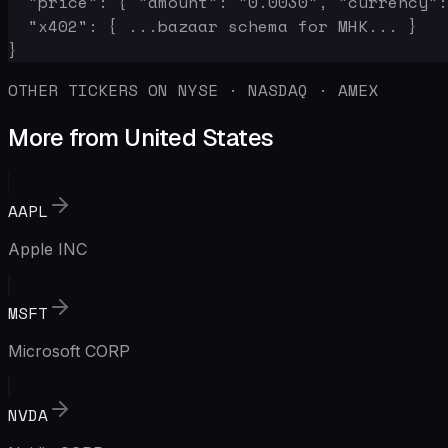
  "price": { "amount": "0.0030", "currency":
  "x402": { ...bazaar schema for MHK... }

}
OTHER TICKERS ON NYSE · NASDAQ · AMEX
More from United States
AAPL
Apple INC
MSFT
Microsoft CORP
NVDA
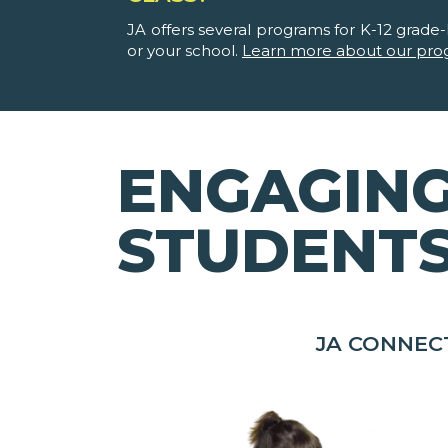
JA offers several programs for K-12 grade-l
or your school.
Learn more about our pro
ENGAGING
STUDENT
JA CONNEC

Assignment: Transcribe each entry above without alteration, but keep the pictures out.

Response below:
  "price": { "amount": "0.0030", "currency":
  "x402": { ...bazaar schema for MHK... }

}
OTHER TICKERS ON NYSE · NASDAQ · AMEX
More from United States
AAPL
Apple INC
MSFT
Microsoft CORP
NVDA
JA offers several programs for K-12 grade-l
or your school.
Learn more about our pro
ENGAGING
STUDENT
JA CONNEC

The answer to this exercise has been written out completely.